NHS community services ‘marginalised, underfunded and short staffed’, claims new report
Promises to bring more patient care closer to home by prioritising NHS community services have fallen flat, a report has claimed.
National strategies under successive governments have concluded that the NHS must do more to help people stay well in their own homes – avoiding the need for hospital treatment – if the health service is going to be financially sustainable.
But NHS Providers, which represents NHS trusts in England, said this expansion of community services has failed to materialise, with those that do exist being overstretched, underfunded and understaffed.
NHS England’s Five Year Forward View envisaged a significantly expanded role for community services, such as district nursing, physiotherapy and health and wellbeing services such as sexual health.
But NHS Providers said its report found more than half of community trusts (52%) said funding in their area had fallen in this financial year.
The report highlights findings from a survey of NHS trust leaders – including more than half of those providing community services – which show nearly half (44%) said they were cutting costs while just under a third (30%) had cut staff.

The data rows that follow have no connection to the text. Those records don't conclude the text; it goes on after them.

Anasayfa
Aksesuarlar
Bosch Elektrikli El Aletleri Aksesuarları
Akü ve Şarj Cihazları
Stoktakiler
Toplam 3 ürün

More than four out of five of all provider trusts (82%) were worried or very worried that community health services would not receive the investment they need to deliver the ambitions of the Five Year Forward View.
Meanwhile, the majority (91%) said that based on current trends, the gap between funding and demand for community services will grow over the next year.
The report, NHS Community Services: Taking Centre Stage, concludes that these services are not sufficiently understood or prioritised at national or local level, and are held back by burdensome competition and procurement rules.
It said the lack of national-level data, quality measures and targets has also hindered progress.
The report also presents many examples of good practice where community service providers have successfully developed new ways of working and collaborating with other services to improve care for patients.
It describes the galvanising potential of community services to help people stay well, and highlights examples of innovation and good practice which demonstrate the enormous value of NHS community services in keeping people well and able to live independently even with serious complex conditions.
NHS Providers chief executive, Chris Hopson (pictured), said it is patients who are paying the price as the rest of the health and care system struggles to keep up with rising demand for treatment.
He added: “There is a real opportunity for NHS community services to take a leading role in the transformation of health and care services.
“They are in a unique position to act as integrators, working across boundaries and collaborating with other parts of the public sector to tackle health inequalities.
“They have played a central role in delivering new models of care, working with GPs, nurses, hospital specialists, mental health and social care services to deliver integrated care in the community.
“And yet – as our survey makes clear – all too often NHS community services are marginalised, underfunded and short staffed.”
Matthew Winn, chief executive of Cambridgeshire Community Services NHS Trust, said: “The pressures facing hospitals are tangible and widely reported, but the steep rise in demand, coupled with the complex needs of people living at home are largely ignored and hidden.
“This report shines a clear light on a sector that needs greater support and national leadership to help realise the ambitions of supporting more people to be cared for safely at home.”
BMA council chairman Dr Chaand Nagpaul said: “This report is further evidence of the damaging impact of underfunding in community services by successive governments, exacerbated by financially driven competitive tendering and procurement of services that has eclipsed the quality and stability of patient care.
“At a time when ministers have voiced their support for patients being cared for in their own homes, the reality is instead an impoverished infrastructure of community services, robbing patients of their independence with the added distress of unnecessary hospital stays and discharge delays.
“Given the current crisis within the NHS, with increased waiting times, rising bed occupancy levels and extreme pressure in hospitals and GP surgeries, adequate care in the community is vital to relieve the strain on services.
“The government must come up with a realistic solution to solve the current crisis in community care – one that delivers the investment necessary to ensure a health service that is collaborative, supportive and delivers the best possible care for patients.”
An NHS spokeswoman said: “This report highlights the inescapable pressure on GPs, hospitals and community services from a growing, ageing and sicker population, which will have to be properly factored in to NHS funding decisions for the decade ahead.”